[Stored data]
□ □ □

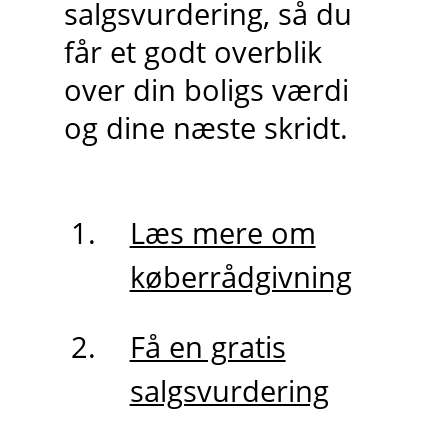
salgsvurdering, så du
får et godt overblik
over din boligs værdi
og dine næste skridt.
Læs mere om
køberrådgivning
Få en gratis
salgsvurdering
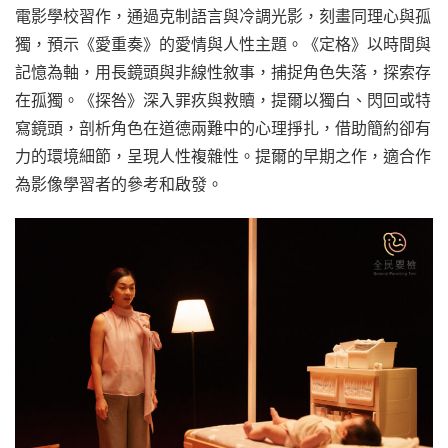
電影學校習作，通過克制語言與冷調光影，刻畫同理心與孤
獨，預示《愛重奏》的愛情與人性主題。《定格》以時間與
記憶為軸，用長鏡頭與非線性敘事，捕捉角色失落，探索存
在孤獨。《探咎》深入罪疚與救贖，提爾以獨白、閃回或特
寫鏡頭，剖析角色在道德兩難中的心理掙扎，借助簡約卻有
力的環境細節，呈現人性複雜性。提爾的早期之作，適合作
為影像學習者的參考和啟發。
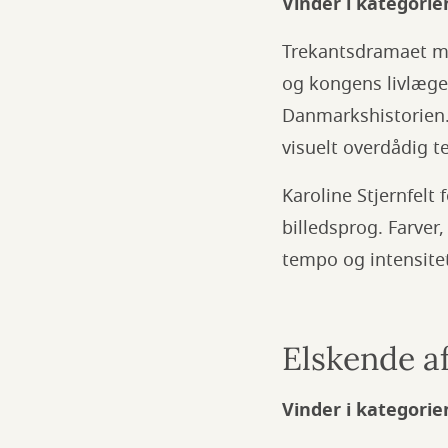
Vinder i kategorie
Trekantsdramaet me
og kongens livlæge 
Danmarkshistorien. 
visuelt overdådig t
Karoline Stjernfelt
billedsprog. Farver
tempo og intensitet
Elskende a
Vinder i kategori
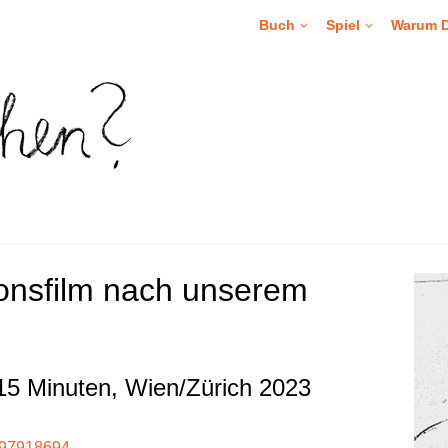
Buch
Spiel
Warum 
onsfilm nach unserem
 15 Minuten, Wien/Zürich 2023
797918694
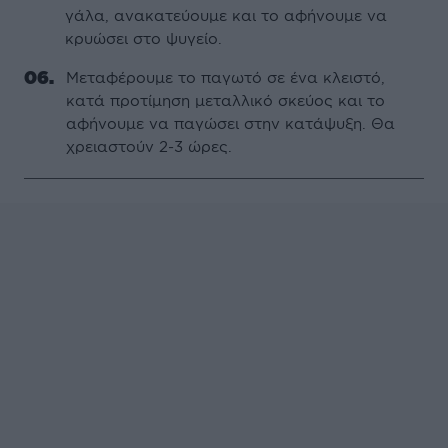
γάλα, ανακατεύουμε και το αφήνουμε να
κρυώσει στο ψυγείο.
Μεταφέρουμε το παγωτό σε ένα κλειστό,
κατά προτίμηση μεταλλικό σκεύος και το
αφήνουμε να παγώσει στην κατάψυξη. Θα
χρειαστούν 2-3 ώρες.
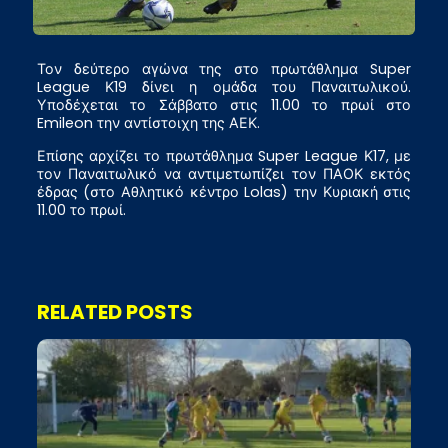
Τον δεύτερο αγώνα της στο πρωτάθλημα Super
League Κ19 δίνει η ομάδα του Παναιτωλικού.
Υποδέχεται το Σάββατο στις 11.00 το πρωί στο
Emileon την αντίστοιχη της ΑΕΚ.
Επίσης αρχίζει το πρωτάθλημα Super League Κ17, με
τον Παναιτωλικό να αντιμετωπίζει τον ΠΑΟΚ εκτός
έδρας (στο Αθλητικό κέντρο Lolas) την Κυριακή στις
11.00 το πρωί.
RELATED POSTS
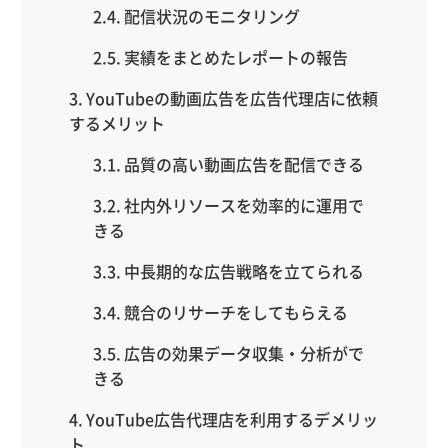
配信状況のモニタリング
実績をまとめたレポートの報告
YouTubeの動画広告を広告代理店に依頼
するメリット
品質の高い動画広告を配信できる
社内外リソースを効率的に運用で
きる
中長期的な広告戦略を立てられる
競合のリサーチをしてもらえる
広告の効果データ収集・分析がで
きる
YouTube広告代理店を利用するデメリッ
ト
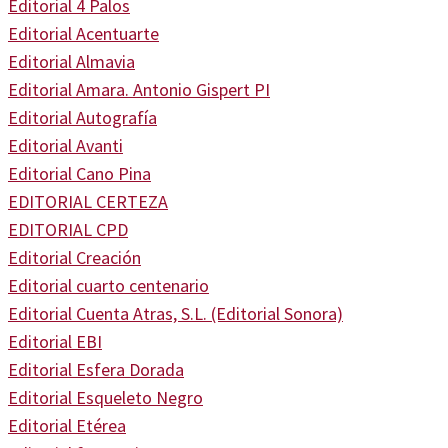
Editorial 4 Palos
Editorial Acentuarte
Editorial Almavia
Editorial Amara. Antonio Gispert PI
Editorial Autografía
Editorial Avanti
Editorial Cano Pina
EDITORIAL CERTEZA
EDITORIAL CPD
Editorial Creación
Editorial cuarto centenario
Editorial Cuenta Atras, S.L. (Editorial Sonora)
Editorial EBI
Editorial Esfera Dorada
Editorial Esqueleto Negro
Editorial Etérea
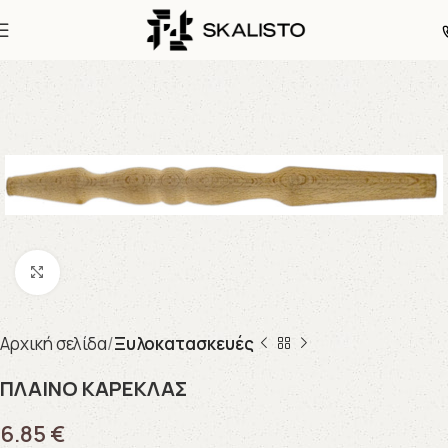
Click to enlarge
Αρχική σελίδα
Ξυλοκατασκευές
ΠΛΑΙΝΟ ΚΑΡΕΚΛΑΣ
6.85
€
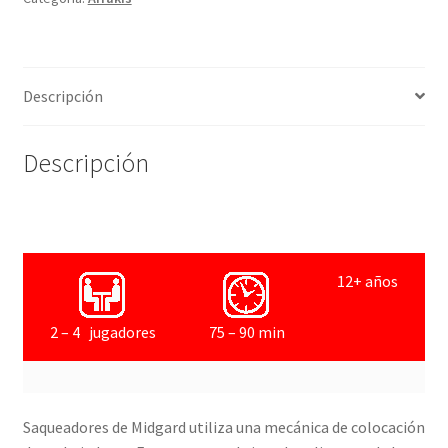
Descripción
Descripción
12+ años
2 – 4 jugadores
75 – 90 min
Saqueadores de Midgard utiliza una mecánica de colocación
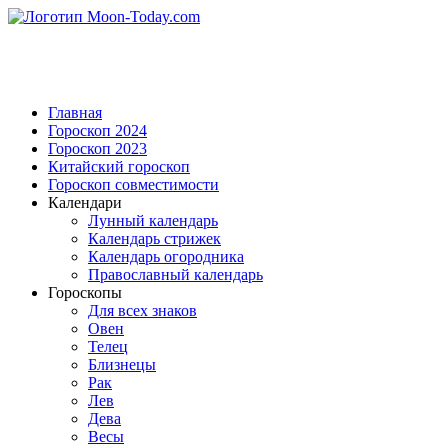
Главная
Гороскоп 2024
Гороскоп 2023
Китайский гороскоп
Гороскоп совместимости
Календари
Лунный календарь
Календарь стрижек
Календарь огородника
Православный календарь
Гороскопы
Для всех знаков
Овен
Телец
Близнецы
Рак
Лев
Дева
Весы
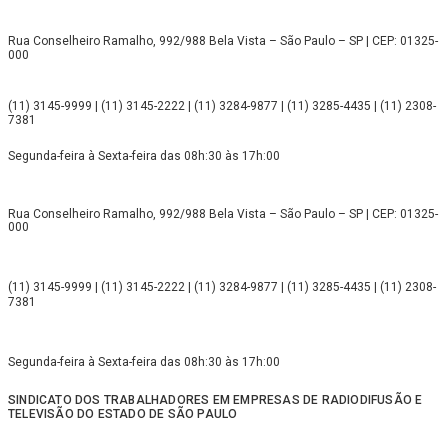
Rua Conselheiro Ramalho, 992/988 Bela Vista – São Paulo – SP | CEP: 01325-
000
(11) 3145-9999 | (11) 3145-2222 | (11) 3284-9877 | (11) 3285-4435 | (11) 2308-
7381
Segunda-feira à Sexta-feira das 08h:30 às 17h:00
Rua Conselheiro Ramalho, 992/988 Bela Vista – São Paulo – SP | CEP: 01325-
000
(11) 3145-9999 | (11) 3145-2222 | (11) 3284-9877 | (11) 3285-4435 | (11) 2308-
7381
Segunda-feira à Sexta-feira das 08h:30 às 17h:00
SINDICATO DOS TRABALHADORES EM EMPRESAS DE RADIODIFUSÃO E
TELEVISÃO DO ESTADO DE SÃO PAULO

□ □ □

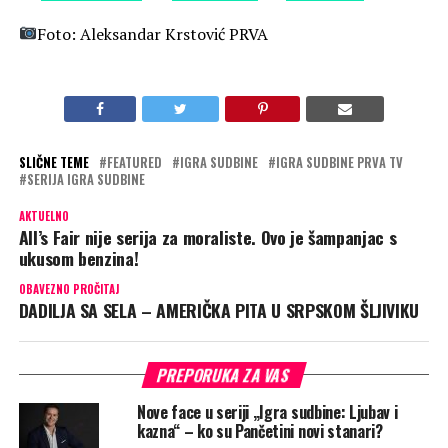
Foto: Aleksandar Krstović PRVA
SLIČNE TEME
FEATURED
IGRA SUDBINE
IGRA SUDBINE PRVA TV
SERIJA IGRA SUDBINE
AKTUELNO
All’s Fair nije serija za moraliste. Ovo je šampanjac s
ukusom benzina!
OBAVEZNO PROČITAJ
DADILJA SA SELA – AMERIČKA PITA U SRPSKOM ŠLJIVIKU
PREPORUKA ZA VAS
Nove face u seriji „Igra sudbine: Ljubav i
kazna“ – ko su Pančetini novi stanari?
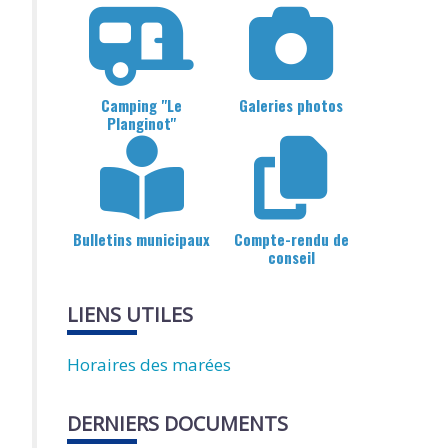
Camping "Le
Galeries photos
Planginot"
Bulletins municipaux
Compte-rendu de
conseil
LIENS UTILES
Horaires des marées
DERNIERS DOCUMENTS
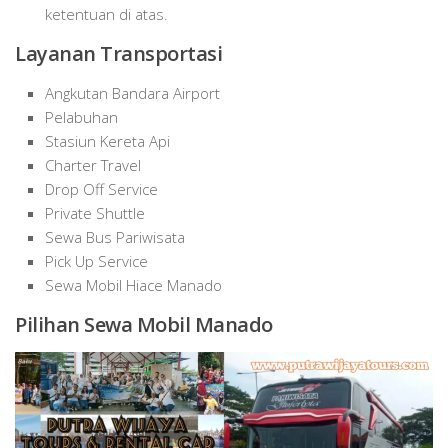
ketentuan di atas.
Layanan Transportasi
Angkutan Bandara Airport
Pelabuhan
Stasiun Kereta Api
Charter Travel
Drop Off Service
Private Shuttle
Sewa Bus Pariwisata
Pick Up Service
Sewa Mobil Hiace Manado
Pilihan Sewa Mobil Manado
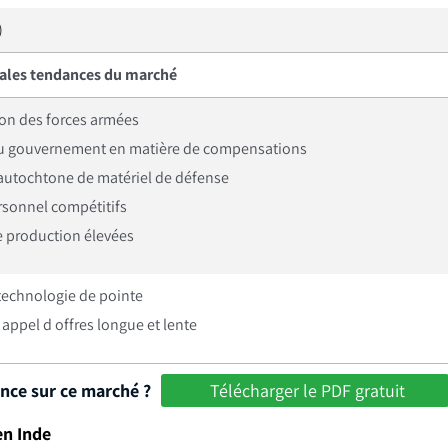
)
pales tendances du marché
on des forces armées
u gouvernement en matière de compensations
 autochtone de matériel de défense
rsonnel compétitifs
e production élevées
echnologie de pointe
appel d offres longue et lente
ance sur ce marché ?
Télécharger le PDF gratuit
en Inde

□ □ □

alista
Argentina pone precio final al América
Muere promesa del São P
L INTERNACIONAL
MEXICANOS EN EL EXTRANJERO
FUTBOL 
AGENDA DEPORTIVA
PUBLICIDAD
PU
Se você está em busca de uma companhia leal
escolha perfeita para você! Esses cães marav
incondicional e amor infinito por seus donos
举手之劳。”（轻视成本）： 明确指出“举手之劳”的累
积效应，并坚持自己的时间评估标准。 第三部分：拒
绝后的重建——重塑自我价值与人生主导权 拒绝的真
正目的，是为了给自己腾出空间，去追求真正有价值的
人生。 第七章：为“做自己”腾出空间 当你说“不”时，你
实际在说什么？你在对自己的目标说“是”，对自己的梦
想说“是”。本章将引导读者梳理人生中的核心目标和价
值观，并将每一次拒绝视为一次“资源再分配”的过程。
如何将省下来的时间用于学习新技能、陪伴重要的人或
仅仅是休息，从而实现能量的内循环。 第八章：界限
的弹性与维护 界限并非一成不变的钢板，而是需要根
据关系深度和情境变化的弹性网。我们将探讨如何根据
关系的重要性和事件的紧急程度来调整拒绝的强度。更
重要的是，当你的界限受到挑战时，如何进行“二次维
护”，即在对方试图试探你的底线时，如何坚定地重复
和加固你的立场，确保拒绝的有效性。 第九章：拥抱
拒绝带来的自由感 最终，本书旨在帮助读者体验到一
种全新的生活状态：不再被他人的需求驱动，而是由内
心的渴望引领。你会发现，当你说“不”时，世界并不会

□ □ □

TASK TO CARRY OUT ▸ In the records, change "Descripción" to "Detalles" and write out only the lines from the line with "salgsvurdering, så du" up to and including the line with "Saqueadores de Midgard", with nothing else altered. Leave the pictures out.

REPLY ▸
salgsvurdering, så du
får et godt overblik
over din boligs værdi
og dine næste skridt.
Læs mere om
køberrådgivning
Få en gratis
salgsvurdering
電影學校習作，通過克制語言與冷調光影，刻畫同理心與孤
獨，預示《愛重奏》的愛情與人性主題。《定格》以時間與
記憶為軸，用長鏡頭與非線性敘事，捕捉角色失落，探索存
在孤獨。《探咎》深入罪疚與救贖，提爾以獨白、閃回或特
寫鏡頭，剖析角色在道德兩難中的心理掙扎，借助簡約卻有
力的環境細節，呈現人性複雜性。提爾的早期之作，適合作
為影像學習者的參考和啟發。
Vinder i kategorie
Trekantsdramaet me
og kongens livlæge 
Danmarkshistorien. 
visuelt overdådig t
Karoline Stjernfelt
billedsprog. Farver
tempo og intensitet
Elskende a
Vinder i kategori
Buch
Spiel
Warum 
onsfilm nach unserem
 15 Minuten, Wien/Zürich 2023
797918694
γάλα, ανακατεύουμε και το αφήνουμε να
κρυώσει στο ψυγείο.
Μεταφέρουμε το παγωτό σε ένα κλειστό,
κατά προτίμηση μεταλλικό σκεύος και το
αφήνουμε να παγώσει στην κατάψυξη. Θα
χρειαστούν 2-3 ώρες.
Τον δεύτερο αγώνα της στο πρωτάθλημα Super
League Κ19 δίνει η ομάδα του Παναιτωλικού.
Υποδέχεται το Σάββατο στις 11.00 το πρωί στο
Emileon την αντίστοιχη της ΑΕΚ.
Επίσης αρχίζει το πρωτάθλημα Super League Κ17, με
τον Παναιτωλικό να αντιμετωπίζει τον ΠΑΟΚ εκτός
έδρας (στο Αθλητικό κέντρο Lolas) την Κυριακή στις
11.00 το πρωί.
RELATED POSTS
配信状況のモニタリング
実績をまとめたレポートの報告
YouTubeの動画広告を広告代理店に依頼
するメリット
品質の高い動画広告を配信できる
社内外リソースを効率的に運用で
きる
中長期的な広告戦略を立てられる
競合のリサーチをしてもらえる
広告の効果データ収集・分析がで
きる
YouTube広告代理店を利用するデメリッ
ト
Editorial 4 Palos
Editorial Acentuarte
Editorial Almavia
Editorial Amara. Antonio Gispert PI
Editorial Autografía
Editorial Avanti
Editorial Cano Pina
EDITORIAL CERTEZA
EDITORIAL CPD
Editorial Creación
Editorial cuarto centenario
Editorial Cuenta Atras, S.L. (Editorial Sonora)
Editorial EBI
Editorial Esfera Dorada
Editorial Esqueleto Negro
Editorial Etérea
Click to enlarge
Αρχική σελίδα
Ξυλοκατασκευές
ΠΛΑΙΝΟ ΚΑΡΕΚΛΑΣ
6.85
€
Detalles
Detalles
12+ años
2 – 4 jugadores
75 – 90 min
Saqueadores de Midgard utiliza una mecánica de colocación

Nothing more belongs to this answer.